I'm saddle shopping. I love saddle shopping and I hate saddle shopping. On one hand I get a nice new saddle, on the other I get to go through the annoying process of digging through tack store inventory and test riding saddles I don't like.
Like the saddle I brought home today.
I learned to ride when I was 16. A teacher who was co-advisor of Key Club at my high school offered me a job doing chores around her property in exchange for lessons. This woman scares the shit out of me. She also now works at one of the only tack shops in the area that sells used saddles on consignment. I showed up this afteroon, scanned the store and didn't see her and breathed a huge sigh of relief. As a very nice lady was pulling out a saddle for me to sit on, this woman popped her head around the corner. I stopped breathing and went clammy as she volunteered to take over.
She then proceeded to give me a list of everything I should be doing different with my horses.
1. Exchange my Mattes pad for the new thing that she just bought that has ceramic wrapped fibers (wtf?).
2. Buy the exact same custom saddle that she just bought because it's the best ever --- naturally everything she decides is the best just is.
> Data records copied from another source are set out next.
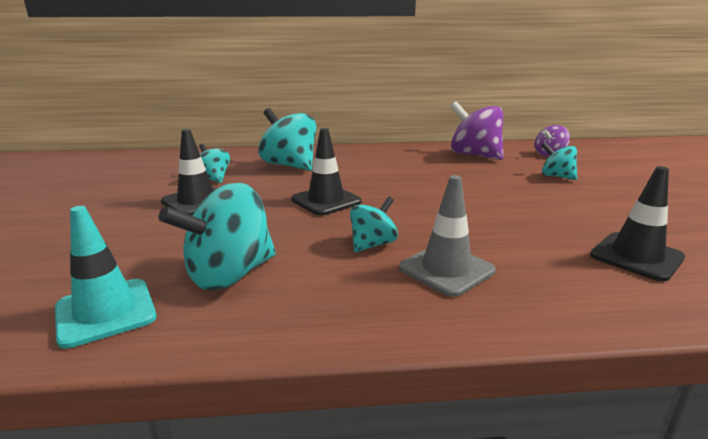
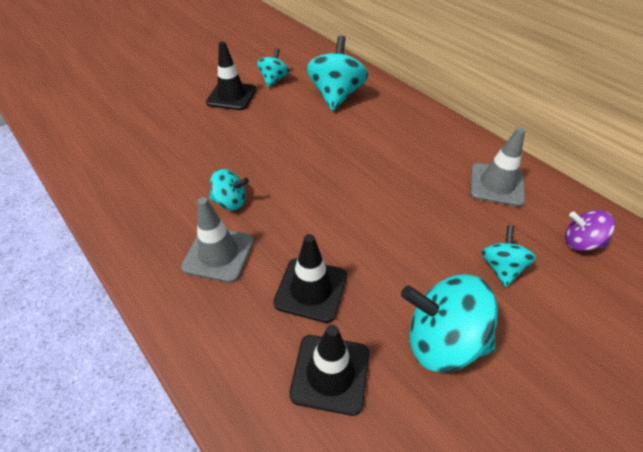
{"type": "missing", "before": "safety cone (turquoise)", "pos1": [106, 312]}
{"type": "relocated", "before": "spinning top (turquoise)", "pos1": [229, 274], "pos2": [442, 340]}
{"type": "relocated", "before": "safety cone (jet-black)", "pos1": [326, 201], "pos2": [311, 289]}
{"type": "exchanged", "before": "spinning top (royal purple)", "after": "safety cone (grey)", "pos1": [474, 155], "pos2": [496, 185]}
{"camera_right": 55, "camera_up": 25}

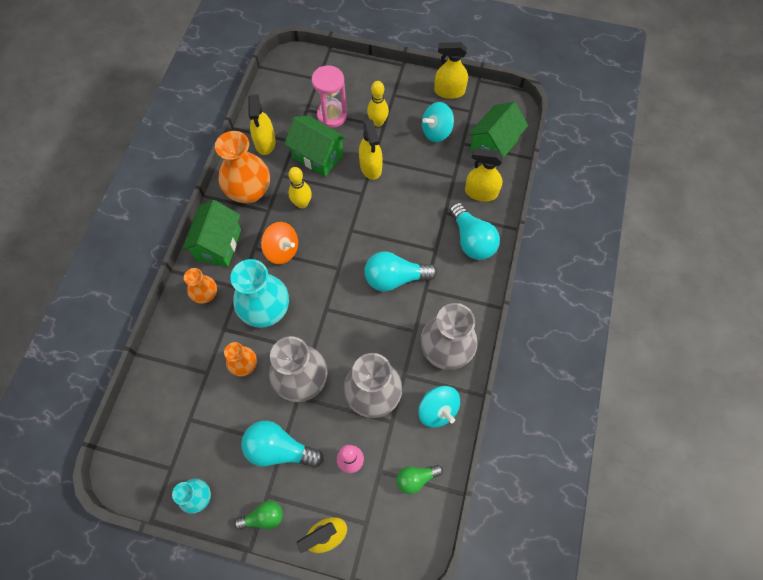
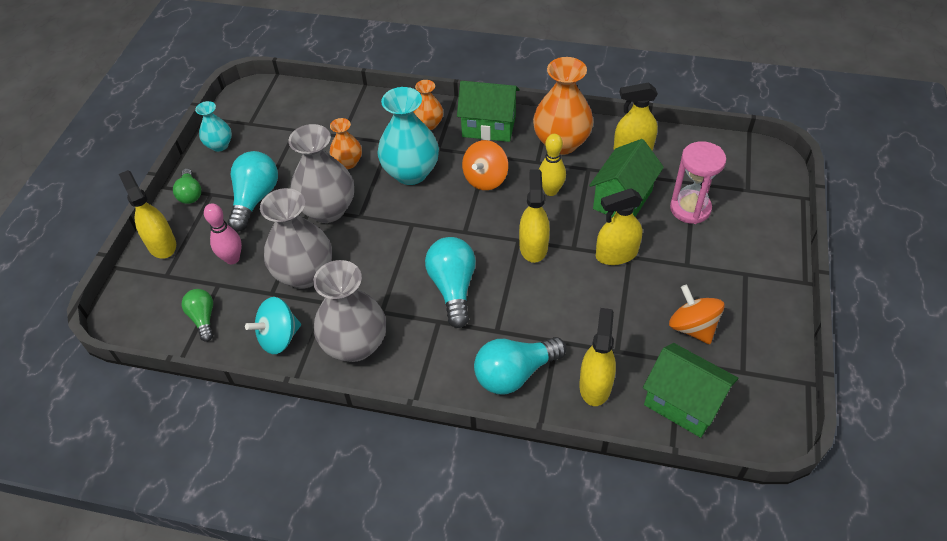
{"type": "missing", "before": "tenpin (yellow)", "pos1": [378, 122]}
{"type": "relocated", "before": "spray cleaner (yellow)", "pos1": [449, 91], "pos2": [533, 246]}
{"type": "colour", "before": "spinning top (turquoise)", "after": "spinning top (bright orange)", "pos1": [436, 131], "pos2": [692, 327]}
{"camera_right": 90, "camera_up": -15}

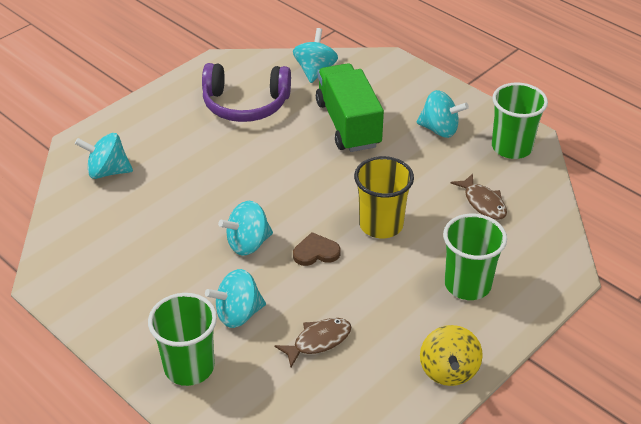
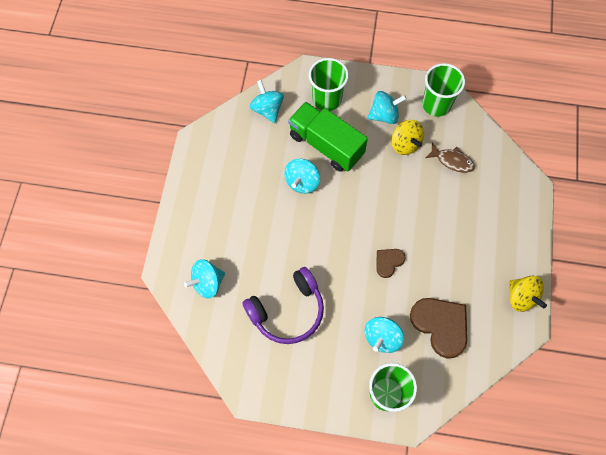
{"type": "missing", "before": "beaker (yellow)", "pos1": [381, 225]}
{"type": "appeared", "after": "spinning top (yellow)", "pos2": [405, 144]}
{"type": "relocated", "before": "over-ear headphones (royal purple)", "pos1": [245, 104], "pos2": [287, 311]}
{"type": "relocated", "before": "spinning top (turquoise)", "pos1": [248, 244], "pos2": [302, 182]}
{"type": "relocated", "before": "beaker (leaf-green)", "pos1": [467, 284], "pos2": [327, 99]}
{"type": "exchanged", "before": "fish (brown)", "after": "heart (brown)", "pos1": [318, 341], "pos2": [441, 325]}
{"camera_right": -35, "camera_up": 25}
3. Get a Prestige breast collar with elastic -- she's so into allowing that extra shoulder movement you know.
I explained that I didn't trust my green gelding with a brand new saddle suggesting he might flip over on top of it and waste my $4000 investment. He's never flipped over before I just needed a scenario that would get her to drop it. This didn't work, she assured me that having someone from the store come out and trace my horse's back would solve all of his problems. I then explained that after 3 months of working with my new trainer that his topline had improved so drastically that he'd grown out of his old saddle and it would be unwise to buy new until he finishes growing. She explained that I can have the saddle adjusted.
WTF lady! Get the idea I don't want your saddle, I don't care if it feels like I'm sitting on a la-z-boy. So she pulled out a couple of saddles for me to sit on. Most of them were too long for my leg and none of them screamed "try me!" Every time I asked to see something else she looked at me like I was being a pain in the ass for just not buying one already. Uhm yeah, biatch, just because I used to pull weeds for you doesn't mean that I'm not a real customer here, just show me another friggin saddle.
Things got awkward enough that I left Paul to sign out a
Anky and browsed around in an attempt to calm my nerves. It was exactly the type of saddle I said I didn't want, but it fit my leg better than anything else I was shown and I just wanted to leave.
I dropped Paul back off at work (I'd dragged him along just in case something like this were to happen), and headed off to the barn. I was still balmy when I got there and to add more wonderfulness to the day, the Hunter/Jumper/Whatever you'll pay me for "trainer" was loitering around. Like every Monday/Wednesday/Friday I'd procrastinated going to the barn just to avoid her.
On Monday she'd just about run down John and Traveler who dared ride in the arena with her while she was "training" one of her "client's" horses. This woman can't ride anything without draw reins and does stupid things like "the human lunge" where while riding one of her "client's" horses (she doesn't have her own) she'll drop the reins and let the horse tear around the arena willy-nilly with her arms spread out like an eagle. The "clients" gasp in fear and then amazement at her "bravery" which must me she totally knows what she's doing.
She also says absolutely ridiculous things like that a particular horse slipped slightly while walking down the steep driveway covered in lose gravel because he needs more muscle. I slip down that driveway, everyone and every horse deals with the gravel slipping under their feet --- it's not a big deal and it's not muscluar. She's just trying to make the boarders think that they need her to whip their horses into Mach 10 around the arena three days a week. Get this. One day, while lunging the barn owners young thoroughbred she pulled a trick that we used to do when I was a working student at a barn full of school horses.
We'd lunge a horse before a lesson and to check and see that they're feeling sufficently dull we'd crouch down and jump at the horse. A hotter horse would spook, a properly dead school horse would ignore it and was ready to have a 6 year old put on it's back.
So she does this to this young Thoroughbred who freaks out and starts tearing around like a bat out of hell. She then calmly explains to the barn owner that the reason her horse is going so fast is because she hasn't yet developed balance. I then proceed to scratch my eyes out.
Once her lesson was over I tried out the saddle and hated that I loved it.
It was super comfy and I felt really secure and Darcy went great in it. However, I feel like getting a saddle with massive thigh blocks is absolutely ridiculous and gawdy. This I explained to my special friend a the tack store who corrected me by exclaming how fashionable it is these days.
I'm praying that during my lesson tomorrow Erin tells me that the thing is a piece of junk and to send it back.
For the same price I can get a new
Stubben from a very nice lady who owns
the only public Stubben show room in North America. They have a much lower profile and something about the tack store I've been going to leaves a bad taste in my mouth.